[Dataset excerpt]
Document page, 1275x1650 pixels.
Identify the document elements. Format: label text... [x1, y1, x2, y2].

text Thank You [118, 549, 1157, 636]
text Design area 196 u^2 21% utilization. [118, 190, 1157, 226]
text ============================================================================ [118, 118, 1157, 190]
==
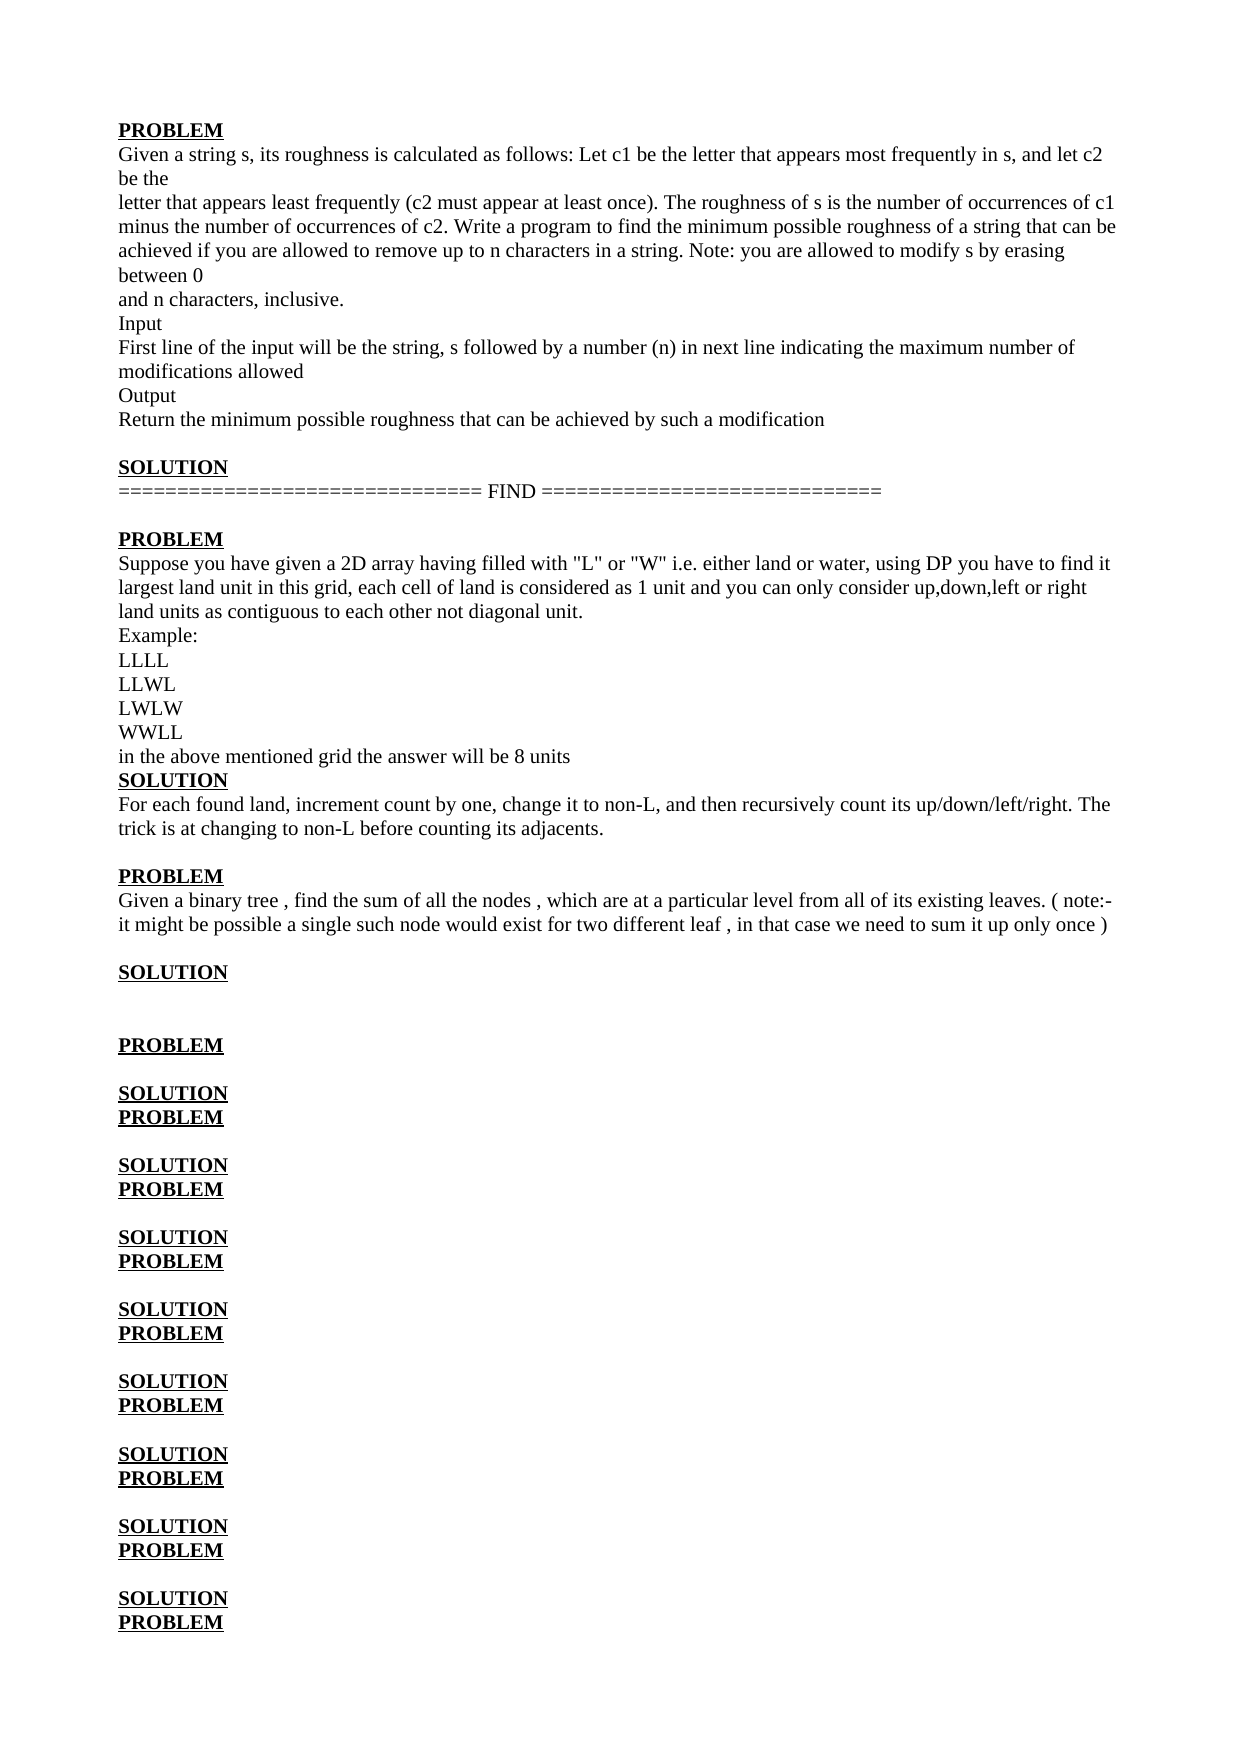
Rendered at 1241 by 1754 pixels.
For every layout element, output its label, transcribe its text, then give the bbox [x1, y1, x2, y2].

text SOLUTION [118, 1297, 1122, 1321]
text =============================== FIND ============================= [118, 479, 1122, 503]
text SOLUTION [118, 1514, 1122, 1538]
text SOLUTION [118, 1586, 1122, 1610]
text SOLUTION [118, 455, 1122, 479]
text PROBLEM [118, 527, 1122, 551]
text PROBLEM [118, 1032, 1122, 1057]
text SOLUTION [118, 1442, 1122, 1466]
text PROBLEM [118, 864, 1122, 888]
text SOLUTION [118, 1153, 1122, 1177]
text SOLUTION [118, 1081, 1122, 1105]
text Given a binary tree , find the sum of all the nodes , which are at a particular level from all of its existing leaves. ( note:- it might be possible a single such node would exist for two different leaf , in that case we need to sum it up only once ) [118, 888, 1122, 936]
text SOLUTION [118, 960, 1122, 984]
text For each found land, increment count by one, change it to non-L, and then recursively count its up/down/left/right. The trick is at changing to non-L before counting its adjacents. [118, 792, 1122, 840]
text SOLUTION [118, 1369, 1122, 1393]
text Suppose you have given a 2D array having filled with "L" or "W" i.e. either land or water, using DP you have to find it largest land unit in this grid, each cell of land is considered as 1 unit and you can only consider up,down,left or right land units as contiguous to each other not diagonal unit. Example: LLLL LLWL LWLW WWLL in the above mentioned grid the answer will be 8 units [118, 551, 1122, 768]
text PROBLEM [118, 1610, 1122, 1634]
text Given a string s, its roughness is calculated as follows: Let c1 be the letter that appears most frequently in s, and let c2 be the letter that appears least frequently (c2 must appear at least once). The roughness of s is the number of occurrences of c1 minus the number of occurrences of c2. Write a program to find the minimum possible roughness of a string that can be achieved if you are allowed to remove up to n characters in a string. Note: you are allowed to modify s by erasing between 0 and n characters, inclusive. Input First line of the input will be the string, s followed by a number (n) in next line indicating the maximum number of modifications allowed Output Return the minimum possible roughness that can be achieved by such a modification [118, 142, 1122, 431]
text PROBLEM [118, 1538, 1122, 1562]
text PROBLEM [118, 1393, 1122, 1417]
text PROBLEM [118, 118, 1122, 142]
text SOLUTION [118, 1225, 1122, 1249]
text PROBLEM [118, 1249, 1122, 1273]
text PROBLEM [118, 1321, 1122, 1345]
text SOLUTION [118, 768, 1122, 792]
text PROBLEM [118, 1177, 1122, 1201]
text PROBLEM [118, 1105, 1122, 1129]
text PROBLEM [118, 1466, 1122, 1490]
...
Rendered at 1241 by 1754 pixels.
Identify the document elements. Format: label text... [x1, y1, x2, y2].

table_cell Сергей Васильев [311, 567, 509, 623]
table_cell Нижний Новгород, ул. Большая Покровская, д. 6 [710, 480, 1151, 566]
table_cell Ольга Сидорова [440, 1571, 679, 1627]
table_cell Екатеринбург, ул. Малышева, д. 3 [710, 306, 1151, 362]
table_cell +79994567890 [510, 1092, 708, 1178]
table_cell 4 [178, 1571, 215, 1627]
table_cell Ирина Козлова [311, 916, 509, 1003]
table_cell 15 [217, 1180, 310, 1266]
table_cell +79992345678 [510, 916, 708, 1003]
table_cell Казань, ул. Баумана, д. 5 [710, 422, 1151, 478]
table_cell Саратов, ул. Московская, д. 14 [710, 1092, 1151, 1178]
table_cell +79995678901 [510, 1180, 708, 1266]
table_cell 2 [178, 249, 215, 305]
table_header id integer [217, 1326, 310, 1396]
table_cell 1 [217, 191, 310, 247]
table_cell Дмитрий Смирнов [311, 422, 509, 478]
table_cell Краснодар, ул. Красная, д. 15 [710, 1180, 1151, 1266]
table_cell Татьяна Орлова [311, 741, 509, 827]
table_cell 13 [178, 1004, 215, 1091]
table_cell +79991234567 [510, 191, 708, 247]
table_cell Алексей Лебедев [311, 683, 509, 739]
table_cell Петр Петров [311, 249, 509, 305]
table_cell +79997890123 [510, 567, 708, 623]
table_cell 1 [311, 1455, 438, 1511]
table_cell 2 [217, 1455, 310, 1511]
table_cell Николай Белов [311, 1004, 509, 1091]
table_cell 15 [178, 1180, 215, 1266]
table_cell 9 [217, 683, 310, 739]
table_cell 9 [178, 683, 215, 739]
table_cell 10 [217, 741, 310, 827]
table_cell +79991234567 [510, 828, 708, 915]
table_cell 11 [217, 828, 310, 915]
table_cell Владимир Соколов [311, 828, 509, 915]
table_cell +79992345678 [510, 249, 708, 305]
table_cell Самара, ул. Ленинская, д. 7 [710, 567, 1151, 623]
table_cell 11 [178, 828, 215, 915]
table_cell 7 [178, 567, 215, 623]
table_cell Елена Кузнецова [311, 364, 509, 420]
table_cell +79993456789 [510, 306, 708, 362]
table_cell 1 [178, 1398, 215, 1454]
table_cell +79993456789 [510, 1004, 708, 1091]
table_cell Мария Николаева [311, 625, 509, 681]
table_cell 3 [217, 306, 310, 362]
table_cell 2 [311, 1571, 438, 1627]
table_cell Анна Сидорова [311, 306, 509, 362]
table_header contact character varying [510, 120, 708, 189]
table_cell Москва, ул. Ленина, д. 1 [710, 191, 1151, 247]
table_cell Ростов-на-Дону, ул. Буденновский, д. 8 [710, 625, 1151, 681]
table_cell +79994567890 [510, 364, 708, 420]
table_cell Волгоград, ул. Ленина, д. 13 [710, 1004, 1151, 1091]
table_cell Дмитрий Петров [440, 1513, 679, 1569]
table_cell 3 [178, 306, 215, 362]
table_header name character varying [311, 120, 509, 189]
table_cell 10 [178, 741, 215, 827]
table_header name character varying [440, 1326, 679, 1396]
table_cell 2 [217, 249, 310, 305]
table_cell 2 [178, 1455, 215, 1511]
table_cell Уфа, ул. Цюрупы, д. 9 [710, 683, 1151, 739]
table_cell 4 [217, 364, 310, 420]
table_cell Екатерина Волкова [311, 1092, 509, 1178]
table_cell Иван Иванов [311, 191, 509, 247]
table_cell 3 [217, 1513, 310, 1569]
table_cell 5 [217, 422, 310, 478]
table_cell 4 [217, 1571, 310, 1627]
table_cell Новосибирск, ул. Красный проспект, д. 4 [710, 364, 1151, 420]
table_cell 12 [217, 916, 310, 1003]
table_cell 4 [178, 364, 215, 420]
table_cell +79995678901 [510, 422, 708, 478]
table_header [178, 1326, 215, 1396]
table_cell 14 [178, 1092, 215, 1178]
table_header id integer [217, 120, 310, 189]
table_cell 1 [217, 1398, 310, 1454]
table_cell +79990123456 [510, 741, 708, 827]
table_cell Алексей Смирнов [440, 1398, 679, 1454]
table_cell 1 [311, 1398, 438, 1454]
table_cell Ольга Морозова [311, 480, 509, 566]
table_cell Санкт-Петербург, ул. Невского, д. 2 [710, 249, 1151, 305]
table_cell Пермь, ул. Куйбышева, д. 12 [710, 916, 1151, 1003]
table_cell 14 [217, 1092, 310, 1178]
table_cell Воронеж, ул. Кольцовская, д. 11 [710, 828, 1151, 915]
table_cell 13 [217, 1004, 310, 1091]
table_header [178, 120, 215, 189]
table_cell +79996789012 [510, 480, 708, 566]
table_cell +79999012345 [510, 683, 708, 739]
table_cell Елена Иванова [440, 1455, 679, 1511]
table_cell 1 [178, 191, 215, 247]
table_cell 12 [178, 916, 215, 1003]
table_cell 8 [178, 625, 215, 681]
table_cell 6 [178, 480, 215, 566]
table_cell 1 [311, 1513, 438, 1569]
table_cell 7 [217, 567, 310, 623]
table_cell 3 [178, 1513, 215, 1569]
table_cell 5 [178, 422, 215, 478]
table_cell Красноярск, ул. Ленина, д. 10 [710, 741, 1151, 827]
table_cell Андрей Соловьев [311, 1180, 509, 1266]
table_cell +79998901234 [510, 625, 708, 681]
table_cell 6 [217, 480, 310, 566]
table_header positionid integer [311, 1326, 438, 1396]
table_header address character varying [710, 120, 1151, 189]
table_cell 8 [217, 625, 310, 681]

WHAT YOU HAVE TO DO:
Rewrite the lines from the one with "Document page, 1275x1650 pixels." up to and including the one with "118, 1157, 190]", replacing "Identify" with "Detect" and keeping everything else the same.

SOLUTION TO THIS TASK:
Document page, 1275x1650 pixels.
Detect the document elements. Format: label text... [x1, y1, x2, y2].

text Thank You [118, 549, 1157, 636]
text Design area 196 u^2 21% utilization. [118, 190, 1157, 226]
text ============================================================================ [118, 118, 1157, 190]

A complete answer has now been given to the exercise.